Problem requirements:
Transcribe the data that follows, exactly and in full.

Task input:
-------------------------
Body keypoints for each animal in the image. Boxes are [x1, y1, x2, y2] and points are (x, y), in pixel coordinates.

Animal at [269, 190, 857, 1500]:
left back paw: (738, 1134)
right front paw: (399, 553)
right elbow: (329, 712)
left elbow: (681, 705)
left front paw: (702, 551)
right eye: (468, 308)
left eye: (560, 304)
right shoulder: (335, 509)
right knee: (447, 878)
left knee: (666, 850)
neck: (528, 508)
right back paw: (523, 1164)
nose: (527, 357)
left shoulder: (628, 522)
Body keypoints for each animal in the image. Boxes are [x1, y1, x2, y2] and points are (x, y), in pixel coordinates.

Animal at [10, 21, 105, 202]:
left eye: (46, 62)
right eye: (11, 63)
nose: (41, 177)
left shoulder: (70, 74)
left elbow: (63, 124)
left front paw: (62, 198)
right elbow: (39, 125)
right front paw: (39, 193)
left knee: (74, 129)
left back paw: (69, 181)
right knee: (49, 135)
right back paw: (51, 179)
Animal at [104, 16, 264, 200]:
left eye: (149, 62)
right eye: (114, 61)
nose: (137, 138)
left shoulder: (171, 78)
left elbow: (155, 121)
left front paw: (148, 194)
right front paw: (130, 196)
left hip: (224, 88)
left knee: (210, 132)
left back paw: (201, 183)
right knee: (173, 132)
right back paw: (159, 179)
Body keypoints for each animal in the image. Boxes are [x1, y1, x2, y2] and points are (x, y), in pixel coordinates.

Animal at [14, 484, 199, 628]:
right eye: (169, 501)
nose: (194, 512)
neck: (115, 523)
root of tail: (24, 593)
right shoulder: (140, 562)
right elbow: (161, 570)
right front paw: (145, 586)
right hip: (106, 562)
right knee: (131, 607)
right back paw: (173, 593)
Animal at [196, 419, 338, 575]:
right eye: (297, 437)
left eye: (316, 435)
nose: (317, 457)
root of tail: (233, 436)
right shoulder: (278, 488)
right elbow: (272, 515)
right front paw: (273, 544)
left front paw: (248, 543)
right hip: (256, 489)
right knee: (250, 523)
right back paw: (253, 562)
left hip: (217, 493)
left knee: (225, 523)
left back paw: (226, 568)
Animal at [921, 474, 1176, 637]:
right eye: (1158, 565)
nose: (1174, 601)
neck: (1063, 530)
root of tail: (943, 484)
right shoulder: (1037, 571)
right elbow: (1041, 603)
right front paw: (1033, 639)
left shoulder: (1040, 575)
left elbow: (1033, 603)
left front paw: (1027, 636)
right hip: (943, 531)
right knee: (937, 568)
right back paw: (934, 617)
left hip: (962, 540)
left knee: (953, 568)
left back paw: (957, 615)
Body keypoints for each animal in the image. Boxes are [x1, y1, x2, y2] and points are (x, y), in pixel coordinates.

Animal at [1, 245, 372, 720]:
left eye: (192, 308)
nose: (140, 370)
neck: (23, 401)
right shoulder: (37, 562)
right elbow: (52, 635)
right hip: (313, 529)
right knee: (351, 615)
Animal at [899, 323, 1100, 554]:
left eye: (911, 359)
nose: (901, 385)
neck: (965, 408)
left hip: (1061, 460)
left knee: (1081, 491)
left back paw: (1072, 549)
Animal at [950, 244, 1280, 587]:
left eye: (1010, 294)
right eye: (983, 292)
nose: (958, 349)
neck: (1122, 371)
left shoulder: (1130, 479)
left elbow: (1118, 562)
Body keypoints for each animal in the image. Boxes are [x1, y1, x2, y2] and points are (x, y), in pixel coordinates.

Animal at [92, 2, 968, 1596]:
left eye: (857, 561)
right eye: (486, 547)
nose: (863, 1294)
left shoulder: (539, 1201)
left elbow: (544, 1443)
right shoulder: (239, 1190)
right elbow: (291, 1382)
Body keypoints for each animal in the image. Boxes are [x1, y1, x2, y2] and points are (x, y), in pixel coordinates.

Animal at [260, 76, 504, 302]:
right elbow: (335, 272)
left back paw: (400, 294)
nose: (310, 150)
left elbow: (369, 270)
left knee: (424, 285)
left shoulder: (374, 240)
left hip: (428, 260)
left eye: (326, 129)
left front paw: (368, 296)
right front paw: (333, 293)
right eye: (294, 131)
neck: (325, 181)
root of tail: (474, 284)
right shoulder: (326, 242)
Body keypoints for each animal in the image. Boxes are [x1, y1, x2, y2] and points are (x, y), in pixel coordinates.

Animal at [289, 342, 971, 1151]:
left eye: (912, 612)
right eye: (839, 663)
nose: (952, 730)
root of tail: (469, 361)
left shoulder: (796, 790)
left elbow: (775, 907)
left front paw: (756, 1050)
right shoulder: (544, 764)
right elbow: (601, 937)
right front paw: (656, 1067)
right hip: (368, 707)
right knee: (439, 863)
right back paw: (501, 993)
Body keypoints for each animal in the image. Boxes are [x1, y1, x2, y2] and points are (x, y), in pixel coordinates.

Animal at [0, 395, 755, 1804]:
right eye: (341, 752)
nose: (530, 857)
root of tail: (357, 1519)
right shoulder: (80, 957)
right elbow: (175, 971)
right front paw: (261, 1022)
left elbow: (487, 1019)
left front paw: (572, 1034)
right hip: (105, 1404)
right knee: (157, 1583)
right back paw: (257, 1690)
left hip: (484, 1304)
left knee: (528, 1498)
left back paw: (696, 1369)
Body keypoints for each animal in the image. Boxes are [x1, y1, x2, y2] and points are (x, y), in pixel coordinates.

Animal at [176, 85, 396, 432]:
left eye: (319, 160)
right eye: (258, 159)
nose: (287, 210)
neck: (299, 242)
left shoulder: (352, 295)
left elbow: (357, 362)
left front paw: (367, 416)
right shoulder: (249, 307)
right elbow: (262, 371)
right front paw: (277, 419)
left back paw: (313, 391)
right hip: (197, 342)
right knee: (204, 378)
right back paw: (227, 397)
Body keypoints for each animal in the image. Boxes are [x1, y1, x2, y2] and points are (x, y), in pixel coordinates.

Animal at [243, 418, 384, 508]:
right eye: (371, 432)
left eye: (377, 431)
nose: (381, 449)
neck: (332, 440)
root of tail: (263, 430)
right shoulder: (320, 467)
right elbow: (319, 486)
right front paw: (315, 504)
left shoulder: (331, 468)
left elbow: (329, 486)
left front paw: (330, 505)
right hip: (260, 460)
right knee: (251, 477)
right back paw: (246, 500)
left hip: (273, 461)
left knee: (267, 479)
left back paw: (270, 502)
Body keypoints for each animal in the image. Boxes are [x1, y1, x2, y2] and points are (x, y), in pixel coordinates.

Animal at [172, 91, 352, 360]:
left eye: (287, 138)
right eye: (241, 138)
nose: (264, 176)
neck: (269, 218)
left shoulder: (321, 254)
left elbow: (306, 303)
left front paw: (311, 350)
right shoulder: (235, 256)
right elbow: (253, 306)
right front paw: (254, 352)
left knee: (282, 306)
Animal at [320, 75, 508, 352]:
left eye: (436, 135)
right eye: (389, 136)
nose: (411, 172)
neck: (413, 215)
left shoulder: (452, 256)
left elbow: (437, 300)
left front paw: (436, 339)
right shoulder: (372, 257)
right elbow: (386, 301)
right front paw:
-------------------------
Result:
Body keypoints for each animal in the image. Boxes are [x1, y1, x2, y2] and points are (x, y), in pixel coordinates.

Animal at [269, 190, 857, 1500]:
left back paw: (738, 1134)
right front paw: (399, 553)
right elbow: (329, 712)
left elbow: (681, 705)
left front paw: (702, 551)
right eye: (468, 308)
left eye: (560, 304)
right shoulder: (335, 509)
right knee: (447, 878)
left knee: (666, 850)
neck: (528, 508)
right back paw: (523, 1164)
nose: (527, 357)
left shoulder: (628, 522)
Body keypoints for each animal in the image. Boxes are [x1, y1, x2, y2] and points are (x, y), in pixel coordinates.

Animal at [10, 21, 105, 202]:
left eye: (46, 62)
right eye: (11, 63)
nose: (41, 177)
left shoulder: (70, 74)
left elbow: (63, 124)
left front paw: (62, 198)
right elbow: (39, 125)
right front paw: (39, 193)
left knee: (74, 129)
left back paw: (69, 181)
right knee: (49, 135)
right back paw: (51, 179)
Animal at [104, 16, 264, 200]:
left eye: (149, 62)
right eye: (114, 61)
nose: (137, 138)
left shoulder: (171, 78)
left elbow: (155, 121)
left front paw: (148, 194)
right front paw: (130, 196)
left hip: (224, 88)
left knee: (210, 132)
left back paw: (201, 183)
right knee: (173, 132)
right back paw: (159, 179)
Body keypoints for each animal in the image. Boxes are [x1, y1, x2, y2] and points are (x, y), in pixel coordinates.

Animal at [14, 484, 199, 628]:
right eye: (169, 501)
nose: (194, 512)
neck: (115, 523)
root of tail: (24, 593)
right shoulder: (140, 562)
right elbow: (161, 570)
right front paw: (145, 586)
right hip: (106, 562)
right knee: (131, 607)
right back paw: (173, 593)
Animal at [196, 419, 338, 575]:
right eye: (297, 437)
left eye: (316, 435)
nose: (317, 457)
root of tail: (233, 436)
right shoulder: (278, 488)
right elbow: (272, 515)
right front paw: (273, 544)
left front paw: (248, 543)
right hip: (256, 489)
right knee: (250, 523)
right back paw: (253, 562)
left hip: (217, 493)
left knee: (225, 523)
left back paw: (226, 568)
Animal at [921, 474, 1176, 637]:
right eye: (1158, 565)
nose: (1174, 601)
neck: (1063, 530)
root of tail: (943, 484)
right shoulder: (1037, 571)
right elbow: (1041, 603)
right front paw: (1033, 639)
left shoulder: (1040, 575)
left elbow: (1033, 603)
left front paw: (1027, 636)
right hip: (943, 531)
right knee: (937, 568)
right back paw: (934, 617)
left hip: (962, 540)
left knee: (953, 568)
left back paw: (957, 615)
Body keypoints for each animal in the image. Boxes are [x1, y1, x2, y2] and points are (x, y), in pixel coordinates.

Animal at [1, 245, 372, 720]:
left eye: (192, 308)
nose: (140, 370)
neck: (23, 401)
right shoulder: (37, 562)
right elbow: (52, 635)
right hip: (313, 529)
right knee: (351, 615)
Animal at [899, 323, 1100, 554]:
left eye: (911, 359)
nose: (901, 385)
neck: (965, 408)
left hip: (1061, 460)
left knee: (1081, 491)
left back paw: (1072, 549)
Animal at [950, 244, 1280, 587]:
left eye: (1010, 294)
right eye: (983, 292)
nose: (958, 349)
neck: (1122, 371)
left shoulder: (1130, 479)
left elbow: (1118, 562)
Body keypoints for each animal in the image. Boxes are [x1, y1, x2, y2] and points are (x, y), in pixel coordinates.

Animal at [92, 2, 968, 1596]:
left eye: (857, 561)
right eye: (486, 547)
nose: (863, 1294)
left shoulder: (539, 1201)
left elbow: (544, 1443)
right shoulder: (239, 1190)
right elbow: (291, 1382)
Body keypoints for each animal in the image. Boxes are [x1, y1, x2, y2] and points are (x, y), in pixel coordinates.

Animal at [260, 76, 504, 302]:
right elbow: (335, 272)
left back paw: (400, 294)
nose: (310, 150)
left elbow: (369, 270)
left knee: (424, 285)
left shoulder: (374, 240)
left hip: (428, 260)
left eye: (326, 129)
left front paw: (368, 296)
right front paw: (333, 293)
right eye: (294, 131)
neck: (325, 181)
root of tail: (474, 284)
right shoulder: (326, 242)
Body keypoints for each animal in the image. Boxes are [x1, y1, x2, y2] and points are (x, y), in pixel coordinates.

Animal at [289, 342, 971, 1151]:
left eye: (912, 612)
right eye: (839, 663)
nose: (952, 730)
root of tail: (469, 361)
left shoulder: (796, 790)
left elbow: (775, 907)
left front paw: (756, 1050)
right shoulder: (544, 764)
right elbow: (601, 937)
right front paw: (656, 1067)
right hip: (368, 707)
right knee: (439, 863)
right back paw: (501, 993)
Body keypoints for each animal in the image. Boxes are [x1, y1, x2, y2] and points are (x, y), in pixel coordinates.

Animal at [0, 395, 755, 1804]:
right eye: (341, 752)
nose: (530, 857)
root of tail: (357, 1519)
right shoulder: (80, 957)
right elbow: (175, 971)
right front paw: (261, 1022)
left elbow: (487, 1019)
left front paw: (572, 1034)
right hip: (105, 1404)
right knee: (157, 1583)
right back paw: (257, 1690)
left hip: (484, 1304)
left knee: (528, 1498)
left back paw: (696, 1369)
Body keypoints for each animal in the image. Boxes are [x1, y1, x2, y2] and points are (x, y), in pixel coordinates.

Animal at [176, 85, 396, 432]:
left eye: (319, 160)
right eye: (258, 159)
nose: (287, 210)
neck: (299, 242)
left shoulder: (352, 295)
left elbow: (357, 362)
left front paw: (367, 416)
right shoulder: (249, 307)
right elbow: (262, 371)
right front paw: (277, 419)
left back paw: (313, 391)
right hip: (197, 342)
right knee: (204, 378)
right back paw: (227, 397)
Body keypoints for each animal in the image. Boxes are [x1, y1, x2, y2] and points are (x, y), in pixel coordinates.

Animal at [243, 418, 384, 508]:
right eye: (371, 432)
left eye: (377, 431)
nose: (381, 449)
neck: (332, 440)
root of tail: (263, 430)
right shoulder: (320, 467)
right elbow: (319, 486)
right front paw: (315, 504)
left shoulder: (331, 468)
left elbow: (329, 486)
left front paw: (330, 505)
right hip: (260, 460)
right knee: (251, 477)
right back paw: (246, 500)
left hip: (273, 461)
left knee: (267, 479)
left back paw: (270, 502)
Body keypoints for each animal in the image. Boxes are [x1, y1, x2, y2] and points are (x, y), in pixel coordinates.

Animal at [172, 91, 352, 360]:
left eye: (287, 138)
right eye: (241, 138)
nose: (264, 176)
neck: (269, 218)
left shoulder: (321, 254)
left elbow: (306, 303)
left front paw: (311, 350)
right shoulder: (235, 256)
right elbow: (253, 306)
right front paw: (254, 352)
left knee: (282, 306)
Animal at [320, 75, 508, 352]:
left eye: (436, 135)
right eye: (389, 136)
nose: (411, 172)
neck: (413, 215)
left shoulder: (452, 256)
left elbow: (437, 300)
left front paw: (436, 339)
right shoulder: (372, 257)
right elbow: (386, 301)
right front paw:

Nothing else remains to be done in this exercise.